Sauf que les F16 à proximité ne sont pas armés. Dick Cheney autorise alors une mission kamikaze confiée à deux pilotes, le Colonel Marc Sasseville et la lieutenante Heather Penney, chargés de percuter le Boeing 757. Ils décollent, s’attendant à effectuer une mission dont ils ne reviendront pas. Mais les 33 passagers et sept membres d’équipages, héroïques, se révoltent et tentent de reprendre le contrôle de l’appareil face aux quatre terroristes. L’avion s’écrase finalement dans un champ en Pennsylvanie à 10h03.

Davantage de personnes sont mortes de maladies liées au 11-septembre que dans les attentats

Au total, 2.977 personnes ont été tuées lors des attentats : 2.606 au World Trade Center, dont 658 employés de la banque d’investissement Cantor Fitzgerald et environ 400 pompiers, policiers et secouristes, 125 au Pentagone et 245 passagers et membres d’équipages dans les quatre avions détournés.
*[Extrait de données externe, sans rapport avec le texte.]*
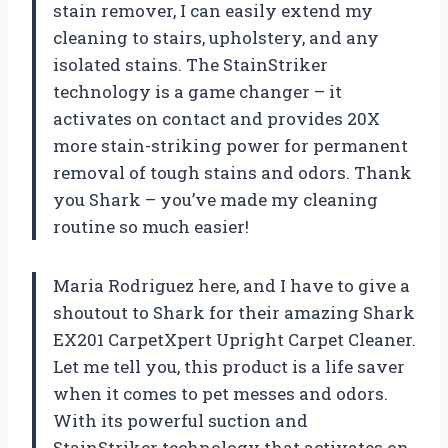
stain remover, I can easily extend my
cleaning to stairs, upholstery, and any
isolated stains. The StainStriker
technology is a game changer – it
activates on contact and provides 20X
more stain-striking power for permanent
removal of tough stains and odors. Thank
you Shark – you’ve made my cleaning
routine so much easier!
Maria Rodriguez here, and I have to give a
shoutout to Shark for their amazing Shark
EX201 CarpetXpert Upright Carpet Cleaner.
Let me tell you, this product is a life saver
when it comes to pet messes and odors.
With its powerful suction and
StainStriker technology that activates on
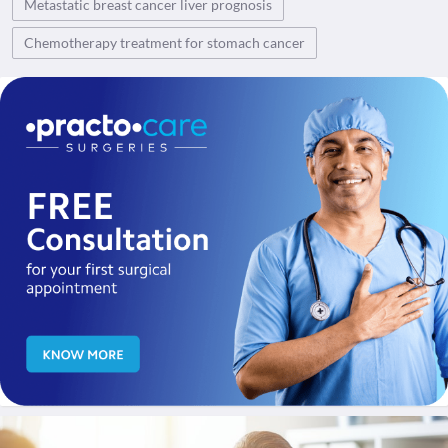
Metastatic breast cancer liver prognosis
Chemotherapy treatment for stomach cancer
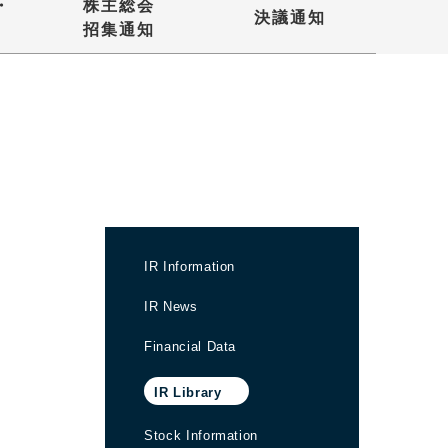
・
株主総会
決議通知
招集通知
IR Information
IR News
Financial Data
IR Library
Stock Information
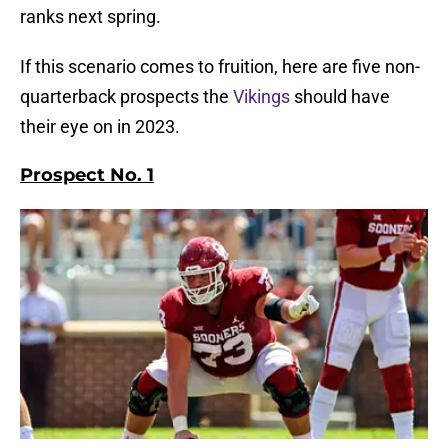
ranks next spring.
If this scenario comes to fruition, here are five non-
quarterback prospects the
Vikings
should have
their eye on in 2023.
Prospect No. 1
Mais un rapport du fonds de compensation des victimes, qui dépend du ministère de la Justice, publié cette semaine, estime que « davantage de personnes sont mortes de maladies liées au 11 septembre que lors du 11-septembre ». 67.000 demandes d’indemnisation ont été adressées à ce fonds depuis son ouverture, en 2011, dont la moitié pour des cancers. 3.900 demandes ont été déposées au nom de personnes décédées. Le visage du secouriste Luis Alvarez est devenu l’emblème de ce combat. Atteint d’un cancer lié aux trois mois qu’il a passés au milieu des ruines toxiques, il témoigne le 11 juin 2019 devant le Congrès, méconnaissable avec son visage émacié. Il supplie les élus de prolonger les versements du fonds d’indemnisation. Il décède 18 jours le tard, un mois avant que le Congrès n’approuve une extension jusqu’en 2090.

23 personnes ont survécu sous les décombres

Ce sont les miraculés du 11-septembre. 23 personnes ont survécu à l’effondrement des deux tours. 14 pompiers, qui avaient reçu l’ordre d’évacuer après l’écroulement de la tour sud, continuent pour venir en aide à une femme, au 8e étage. Pour une raison inexpliquée, une partie de l’escalier B résiste à cet endroit, et ils sont secourus quatre heures plus tard.

Genelle Guzman-McMillan, elle, se trouve au 64e étage de la tour nord. En talons, elle descend jusqu’au 13e étage quand le plafond, le sol et les murs autour d’elle sont réduits en poussière. Elle se réveille le lendemain, dans le noir, prise au piège, coincée sous les gravats, seule sa main dépassant. Après une durée indéterminée, elle entend une voix et parvient à appeler à l’aide. Les pompiers parviennent à la dégager. Après 27 heures sous les décombres.